Ben took the raw sugar and refining course offered at Nicholls State University and the boiler and chemist course at Audubon Sugar Institute, plus he got the benefit of Greg Nolan’s on-the-job training.
“Greg brought me through the factory, and I gained the necessary knowledge and hands-on experience,” Ben said.
But the mill is only as good as its parts, and sugar boilers, evaporator operators and factory managers are as difficult to find as general managers. It’s also natural for a Louisiana sugarcane mill to always be on the lookout for good welders, instrumentation people and manual machinists.
“I rely on the expertise of the factory manager and our supervisors,” Ben said. “Long time factory manager Duane Legendre left and before Duane, it was his dad. We brought in Deodat Ompertab who has a wealth of experience from overseeing eight mills in Guyana. I feel confident that I get good information from our staff. We come up with several plans of action and we go over it together to see what fits best with our budget.”
Photo (above): A view of the cane yard from inside the factory.
2018 was Ben’s first year as the sole mill manager. It was a good year: the mill ground 1,070,000 tons of cane and produced 231 million pounds of sugar. Both numbers were the second-best ever in the mill’s history.
“We would have set a new record if we had had one more day of grinding,” Ben said.
The future for Lafourche Sugars is efficiency, Ben said.
“Right now, we’re focusing more on efficiency than enlargement,” he said. “We believe our capacity is sufficient.

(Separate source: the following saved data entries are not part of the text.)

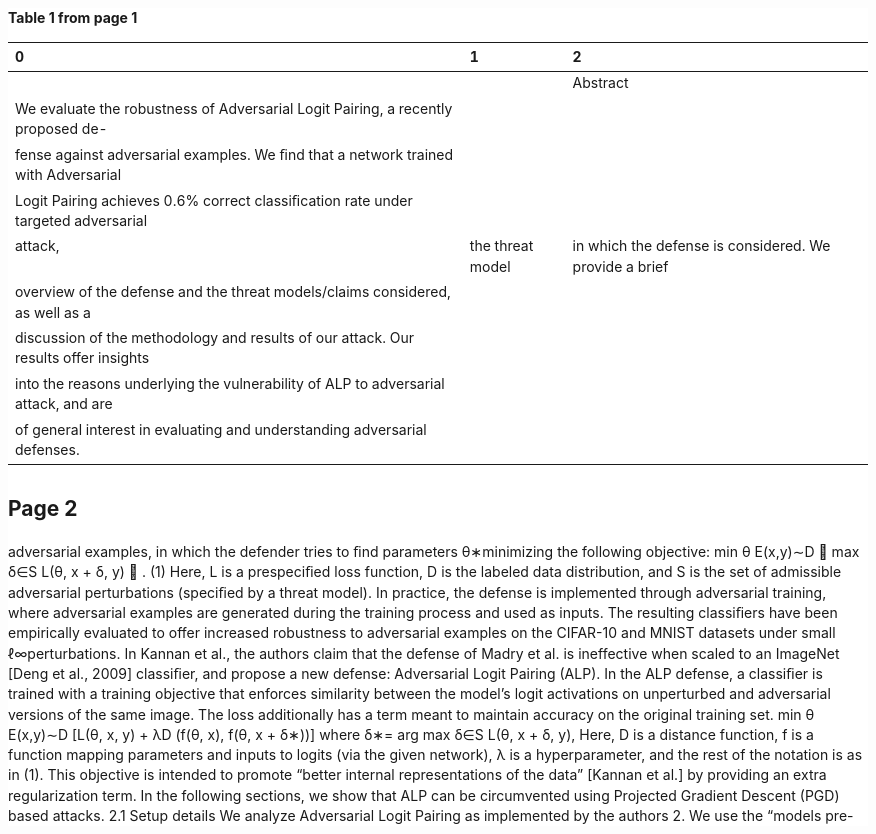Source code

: 
**Table 1 from page 1**

| 0                                                                                   | 1                | 2                                                      |
|:------------------------------------------------------------------------------------|:-----------------|:-------------------------------------------------------|
|                                                                                     |                  | Abstract                                               |
| We evaluate the robustness of Adversarial Logit Pairing, a recently proposed de-    |                  |                                                        |
| fense against adversarial examples. We ﬁnd that a network trained with Adversarial  |                  |                                                        |
| Logit Pairing achieves 0.6% correct classiﬁcation rate under targeted adversarial   |                  |                                                        |
| attack,                                                                             | the threat model | in which the defense is considered. We provide a brief |
| overview of the defense and the threat models/claims considered, as well as a       |                  |                                                        |
| discussion of the methodology and results of our attack. Our results offer insights |                  |                                                        |
| into the reasons underlying the vulnerability of ALP to adversarial attack, and are |                  |                                                        |
| of general interest in evaluating and understanding adversarial defenses.           |                  |                                                        |



## Page 2

adversarial examples, in which the defender tries to ﬁnd parameters θ∗minimizing the following
objective:
min
θ
E(x,y)∼D

max
δ∈S L(θ, x + δ, y)

.
(1)
Here, L is a prespeciﬁed loss function, D is the labeled data distribution, and S is the set of admissible
adversarial perturbations (speciﬁed by a threat model). In practice, the defense is implemented through
adversarial training, where adversarial examples are generated during the training process and used
as inputs. The resulting classiﬁers have been empirically evaluated to offer increased robustness to
adversarial examples on the CIFAR-10 and MNIST datasets under small ℓ∞perturbations.
In Kannan et al., the authors claim that the defense of Madry et al. is ineffective when scaled to an
ImageNet [Deng et al., 2009] classiﬁer, and propose a new defense: Adversarial Logit Pairing (ALP).
In the ALP defense, a classiﬁer is trained with a training objective that enforces similarity between
the model’s logit activations on unperturbed and adversarial versions of the same image. The loss
additionally has a term meant to maintain accuracy on the original training set.
min
θ
E(x,y)∼D [L(θ, x, y) + λD (f(θ, x), f(θ, x + δ∗))]
where δ∗= arg max
δ∈S
L(θ, x + δ, y),
Here, D is a distance function, f is a function mapping parameters and inputs to logits (via the
given network), λ is a hyperparameter, and the rest of the notation is as in (1). This objective is
intended to promote “better internal representations of the data” [Kannan et al.] by providing an
extra regularization term. In the following sections, we show that ALP can be circumvented using
Projected Gradient Descent (PGD) based attacks.
2.1
Setup details
We analyze Adversarial Logit Pairing as implemented by the authors 2. We use the “models pre-
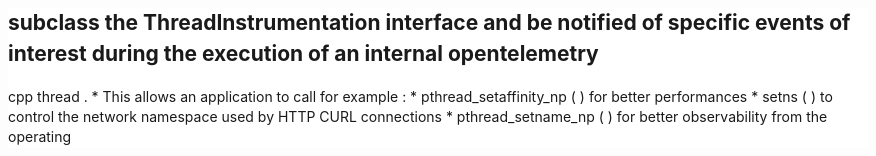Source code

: subclass
the
ThreadInstrumentation
interface
and
be
notified
of
specific
events
of
interest
during
the
execution
of
an
internal
opentelemetry
-
cpp
thread
.
*
This
allows
an
application
to
call
for
example
:
*
pthread_setaffinity_np
(
)
for
better
performances
*
setns
(
)
to
control
the
network
namespace
used
by
HTTP
CURL
connections
*
pthread_setname_np
(
)
for
better
observability
from
the
operating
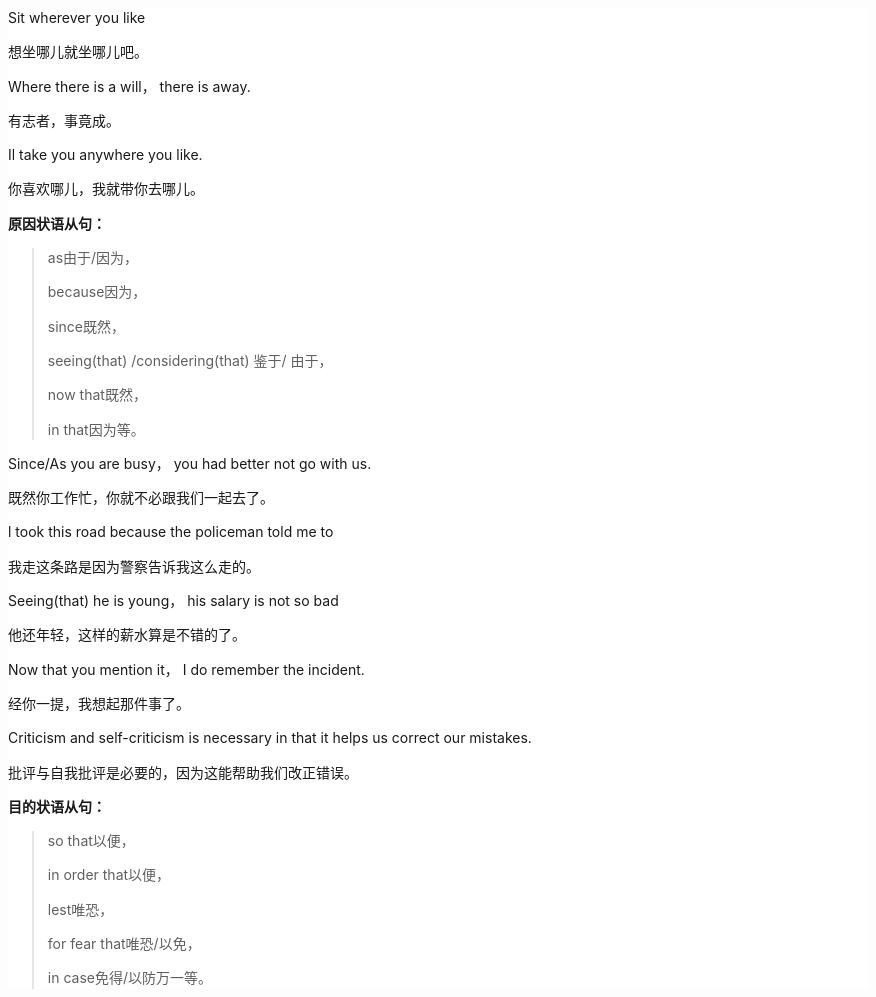   Sit wherever you like  

  想坐哪儿就坐哪儿吧。  

  Where there is a will， there is  away.  

  有志者，事竟成。  

  Il take you anywhere you like.  

你喜欢哪儿，我就带你去哪儿。

  

  **原因状语从句：**

> as由于/因为，
>
>  because因为，
>
>  since既然， 
>
> seeing(that) /considering(that) 鉴于/  由于，
>
>  now that既然，
>
>  in that因为等。  

  Since/As you are busy， you had better not go with us.  

既然你工作忙，你就不必跟我们一起去了。  

  l took this road because the policeman told me to 

 我走这条路是因为警察告诉我这么走的。  

  Seeing(that) he is young， his salary is not so bad 

 他还年轻，这样的薪水算是不错的了。  

  Now that you mention it， I do remember the incident.  

经你一提，我想起那件事了。

  Criticism and  self-criticism is necessary in that it helps us correct our mistakes.  

  批评与自我批评是必要的，因为这能帮助我们改正错误。

  

  **目的状语从句：**

> so that以便，
>
>  in order that以便，
>
>  lest唯恐， 
>
> for fear that唯恐/以免，
>
>  in case免得/以防万一等。  
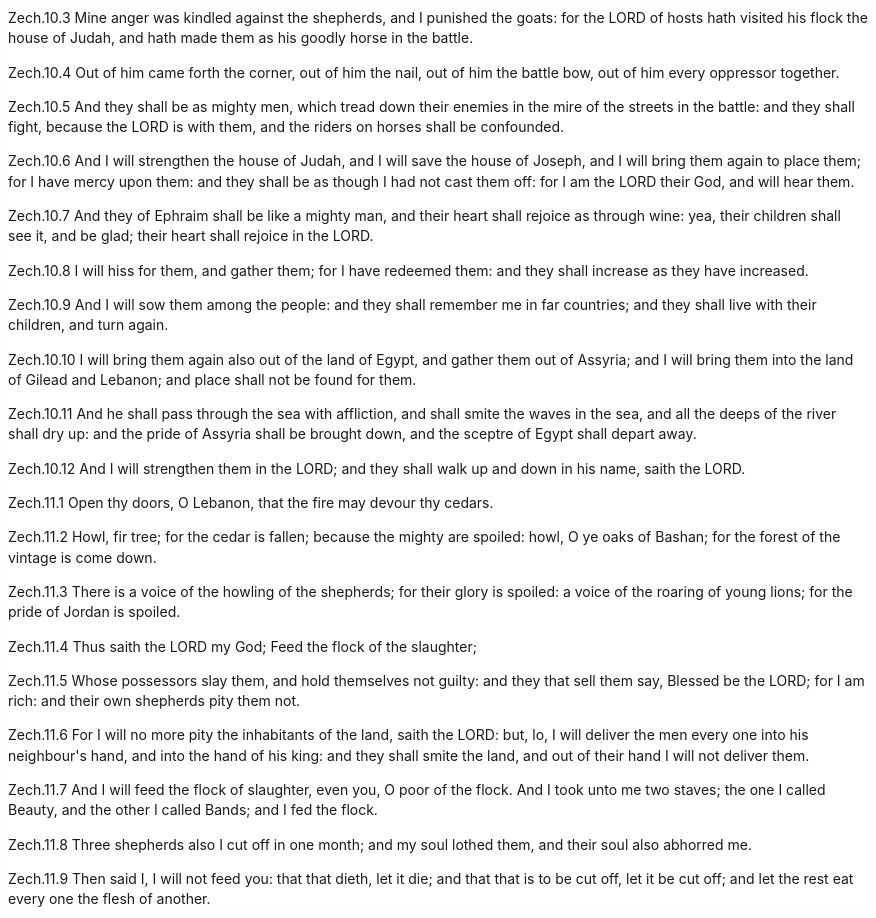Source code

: Zech.10.3 Mine anger was kindled against the shepherds, and I punished the goats: for the LORD of hosts hath visited his flock the house of Judah, and hath made them as his goodly horse in the battle.

Zech.10.4 Out of him came forth the corner, out of him the nail, out of him the battle bow, out of him every oppressor together.

Zech.10.5 And they shall be as mighty men, which tread down their enemies in the mire of the streets in the battle: and they shall fight, because the LORD is with them, and the riders on horses shall be confounded.

Zech.10.6 And I will strengthen the house of Judah, and I will save the house of Joseph, and I will bring them again to place them; for I have mercy upon them: and they shall be as though I had not cast them off: for I am the LORD their God, and will hear them.

Zech.10.7 And they of Ephraim shall be like a mighty man, and their heart shall rejoice as through wine: yea, their children shall see it, and be glad; their heart shall rejoice in the LORD.

Zech.10.8 I will hiss for them, and gather them; for I have redeemed them: and they shall increase as they have increased.

Zech.10.9 And I will sow them among the people: and they shall remember me in far countries; and they shall live with their children, and turn again.

Zech.10.10 I will bring them again also out of the land of Egypt, and gather them out of Assyria; and I will bring them into the land of Gilead and Lebanon; and place shall not be found for them.

Zech.10.11 And he shall pass through the sea with affliction, and shall smite the waves in the sea, and all the deeps of the river shall dry up: and the pride of Assyria shall be brought down, and the sceptre of Egypt shall depart away.

Zech.10.12 And I will strengthen them in the LORD; and they shall walk up and down in his name, saith the LORD.

Zech.11.1 Open thy doors, O Lebanon, that the fire may devour thy cedars.

Zech.11.2 Howl, fir tree; for the cedar is fallen; because the mighty are spoiled: howl, O ye oaks of Bashan; for the forest of the vintage is come down.

Zech.11.3 There is a voice of the howling of the shepherds; for their glory is spoiled: a voice of the roaring of young lions; for the pride of Jordan is spoiled.

Zech.11.4 Thus saith the LORD my God; Feed the flock of the slaughter;

Zech.11.5 Whose possessors slay them, and hold themselves not guilty: and they that sell them say, Blessed be the LORD; for I am rich: and their own shepherds pity them not.

Zech.11.6 For I will no more pity the inhabitants of the land, saith the LORD: but, lo, I will deliver the men every one into his neighbour's hand, and into the hand of his king: and they shall smite the land, and out of their hand I will not deliver them.

Zech.11.7 And I will feed the flock of slaughter, even you, O poor of the flock. And I took unto me two staves; the one I called Beauty, and the other I called Bands; and I fed the flock.

Zech.11.8 Three shepherds also I cut off in one month; and my soul lothed them, and their soul also abhorred me.

Zech.11.9 Then said I, I will not feed you: that that dieth, let it die; and that that is to be cut off, let it be cut off; and let the rest eat every one the flesh of another.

We’re doing work in our boiler room to increase the efficiency of our steam and that should also help us on the pan floor which should help us be a little quicker in boiling the sugar. We’re also looking to increase our automation and improving the automation we have now.
“Last year, we ran very well despite the wet conditions which affected the growers in the field significantly. The problem we saw, with field conditions as they were, that it was difficult for the growers to get cane to us in sufficient quantities, so we ran at a lower capacity for a good part of the year based on deliveries. What we’re trying to do is get the crop in in a short period of time and not put our growers at risk with a long harvest. More time in the field is more expense for the growers and we want to reduce that time by being more efficient at a steady rate.”
Currently, sugar prices are stable and the industry is healthy and expanding. More than 575,000 acres are in sugarcane cultivation and 460,000 acres are expected to be harvested for the 2019 crop cycle. Lafourche Sugars’ goal is to process their share of that 460,000 efficiently. With a little bit of luck, they might have their best year ever.